Weekly digest: what’s happening in open science?

Sarah Sabir

Featuring news from Peer Review Week, help for smaller scientific societies with the transition to Plan S and recommendations by NIH to make data more FAIR

Focus on quality during Peer Review Week! via The Scholarly Kitchen

Now in its fifth year, Peer Review Week is the global celebration of the role that peer review plays in scholarly communication. This year, the focus was on ‘quality in peer review’. Topics included perspectives on what quality in peer review looks like, how journals can ensure high standards and whether this matters to the public. To hear from a range of voices around the world about quality in peer review, check out the Peer Review Week YouTube channel.

In this post, Director of Sense about Science, Tracey Brown OBE, explains the importance of peer review. Tracey’s organization has been involved with Peer Review Week since its launch, its core aim being to share the value of peer review with the public. Tracey explains that the quality of a publication, a grant application or an abstract is improved both indirectly and directly through peer review. Indirect improvement is achieved through the researcher knowing that their submission will be scrutinized during peer review, which urges them to constantly re-evaluate their own work, and direct improvement comes by incorporating feedback from the peer reviewers. And in an age of abundance of information and misinformation, the critical scrutiny of peer review is valuable in helping to choose what to read, trust, publish or fund. To educate the public about the importance of the peer review system, Sense about Science has published a handy guide called ‘I Don’t Know What to Believe’, explaining the peer review system, how the public can make sense of science stories, and what to consider valid and original.
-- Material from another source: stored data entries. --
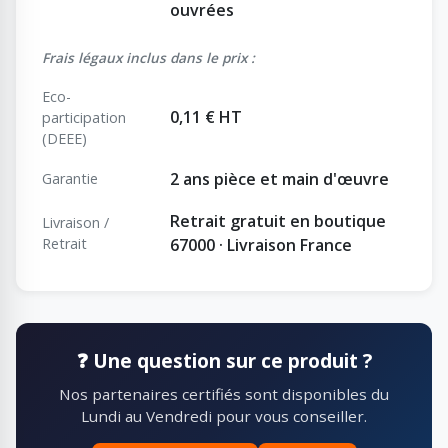
ouvrées
Frais légaux inclus dans le prix :
Eco-
0,11 € HT
participation
(DEEE)
2 ans pièce et main d'œuvre
Garantie
Retrait gratuit en boutique
Livraison /
Retrait
67000 · Livraison France
❓ Une question sur ce produit ?
Nos partenaires certifiés sont disponibles du
Lundi au Vendredi pour vous conseiller.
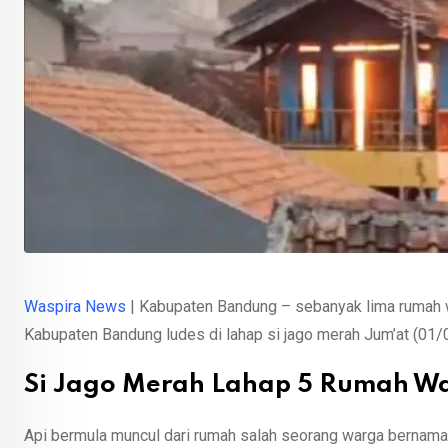
Waspira News
| Kabupaten Bandung – sebanyak lima rumah 
Kabupaten Bandung ludes di lahap si jago merah Jum’at (01/0
Si Jago Merah Lahap 5 Rumah W
Api bermula muncul dari rumah salah seorang warga bernama 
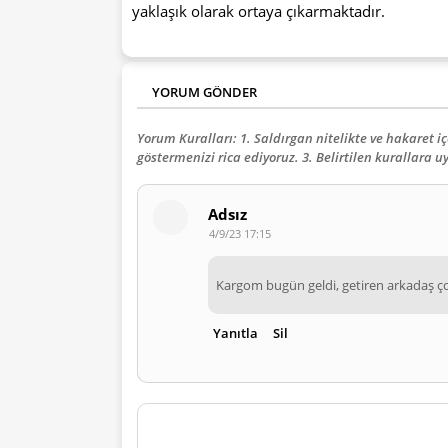
yaklaşık olarak ortaya çıkarmaktadır.
YORUM GÖNDER
Yorum Kuralları: 1. Saldırgan nitelikte ve hakaret i
göstermenizi rica ediyoruz. 3. Belirtilen kurallara 
Adsız
4/9/23 17:15
Kargom bugün geldi, getiren arkadaş çok
Yanıtla
Sil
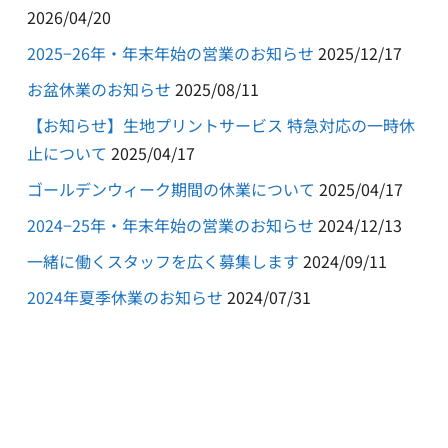
2026/04/20
2025−26年・年末年始の営業のお知らせ
2025/12/17
お盆休業のお知らせ
2025/08/11
【お知らせ】生地プリントサービス 特急対応の一時休
止について
2025/04/17
ゴールデンウィーク期間の休業について
2025/04/17
2024−25年・年末年始の営業のお知らせ
2024/12/13
一緒に働くスタッフを広く募集します
2024/09/11
2024年夏季休業のお知らせ
2024/07/31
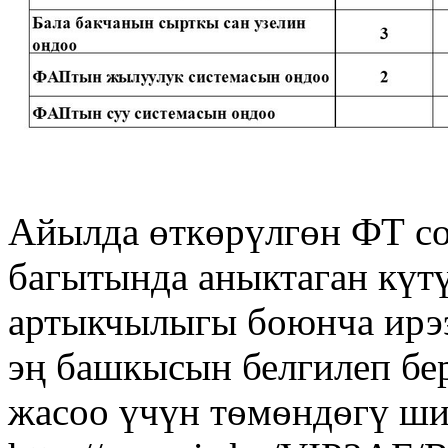
Айылда өткөрүлгөн ФТ с
багытында аныктаган күт
артыкчылыгы боюнча ирээ
эң башкысын белгилеп бе
жасоо үчүн тѳмѳндѳгү ши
Preparing for Plan S via Science

In last week’s Open Pharma weekly digest, we shared the release of a new report and toolkit to help learned societies and other publishers in transitioning to immediate open access and entering transformative agreements that are compliant with Plan S. This week, we reflect on why tools such as this one are important. Plan S, which requires researchers funded by participating organizations to publish their papers so that they are immediately free to read, has caused fear amongst small scientific societies relying heavily on subscription revenues that they might be ‘collateral damage’. The toolkit, released last week by the Society Publishers Accelerating Open Access and Plan S project, includes tips and contract templates that can be used to reach deals with libraries, which would eventually eliminate subscriptions while protecting revenue. As the public in the UK knows well, deal negotiations can be complex and require a great deal of time and resources that a small company would struggle to find. One way in which this project is helping is by arranging pilots that use the guidance; this will allow researchers served by library consortia to publish an unlimited number of open access articles in return for a set fee paid to societies. So far, five societies and four library consortia have committed in principle to test the transformative agreements.

NIH strategies for enhancing data sharing via US National Library of Medicine

The Findable, Accessible, Interoperable and Reusable (FAIR) data principles facilitate the discovery of and access to scientific data, and are also the principles that the National Institutes of Health (NIH) is aiming to apply to NIH-funded data, as outlined in its strategic plan for data science. The guest post by Susan Gregurick, Associate Director for Data Science at NIH, focuses on data sharing through domain-specific and generalist repositories. Susan explains that strengthening the data repository ecosystem would accelerate data-driven research and discovery. In the event that data do not fit with a domain-specific repository, generalist repositories (e.g. Figshare), which accept any data type or discipline, can be used. With a large data limit, Figshare complies with FAIR principles and allows all research outputs to be citable, shareable and discoverable.